Ich klettere über die Steine der Wellenbrecher, welche 50 Meter in die Fluten aufgeschüttet wurden. Hinter den Steinbrocken gehe ich weiter entlang der Wasserlinie. Eine Europalette. Ein alter Fotofilm. Ein gelber Spielzeugbagger. Mein Bruder fotografiert alles, was von den Strömungen mit auf den Strand transportiert wurde. Ich bin immer noch schockiert von dem vielen Müll. Die Vögel schwärmen in Tausenden über Sand und Meer und lassen sich von uns nicht stören. Ob sie an kleinen Plastikstückchen sterben, wenn sie denken, diese seien Nahrung? Eine zerdrückte Flasche mit pinker Flüssigkeit. Ein grauer Baumwollschuh. Ein schwarz/grüner Badwischer. Drei weitere Handschuhe in rot, grün und orange. Eine Caprisonne-Plastikverpackung. Zwei schwarze Gummistiefel. Eine weitere Plastikflasche. Eine leere „Dusch Das“ Flasche aus Hartplastik. Mein erholsames Naturerlebnis verwandelt sich in ein knallhartes Erlebnis der Wahrheit: überall befindet sich Müll in unseren Ökosystemen. Ich schaue hinaus auf das Wasser, es sieht so unversehrt und heil aus. Es wirkt nicht so, als würde überall unser Abfall schwimmen. Warum haben Tiere kein Bewusstsein dafür, was Schrott und was essbar ist? Ein rotes Feuerzeug. Ein schwarzer Damenschuh. Eine von grünen Algen umwachsene Kinderschaufel. Wie kommt der ganze Scheiß hier hin? Ich klettere über den nächsten Wellenbrecher. Dann bleibe ich kurz stehen, um in die schäumenden Wellen, die an den Steinen zerbrechen und in Richtung Himmel spritzen. `Warum haben wir so wenig Verständnis für die Natur? Warum sind wir so egoistisch und nehmen keine Rücksicht auf unsere Lebensgrundlage? ´

Ich muss daran denken, was mein Freund mir letztens auf Facebook vorgelesen hat: „Die größten vertuschten Umweltkatastrophen in dem Jahr 2016.“ In dem Artikel wurde von Ölkatastrophen und Atomlecks berichtet. Alles fließt in die Meere und verpestet das Wasser, die Tiere und die Pflanzen, die dort leben. Es schadet den Menschen, die in den betroffenen Regionen zuhause sind.

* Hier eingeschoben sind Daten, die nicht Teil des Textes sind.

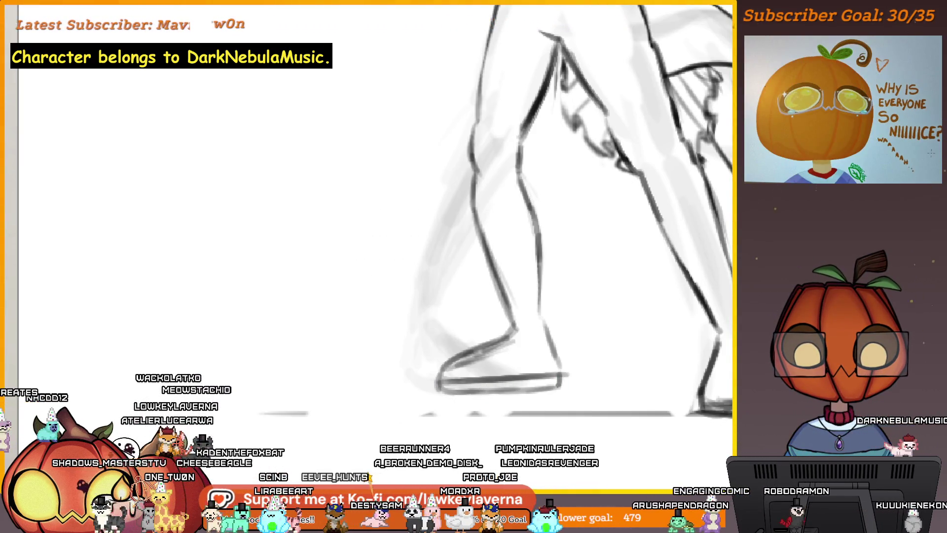
pyautogui.press('ctrl+0')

Läuft aus der Bohrinsel, die sich in Nähe der Küste des Jytlandes befindet, auch Öl aus? Ich frage mich wieder, warum wir Menschen so dumm sind. Ich denke daran, wie der Müll, den ich hier sehe, nur ein winziger Teil dessen ist, was sich im Gesamten in den Weltmeeren befindet. An die vielen Unfälle, die tagtäglich passieren und unsere Natur zerstören. An die Menschen, welche tagtäglich die Natur auf absichtliche Weise zerstören, um Profit zu ergattern. An die tausenden von Arten, die täglich aussterben.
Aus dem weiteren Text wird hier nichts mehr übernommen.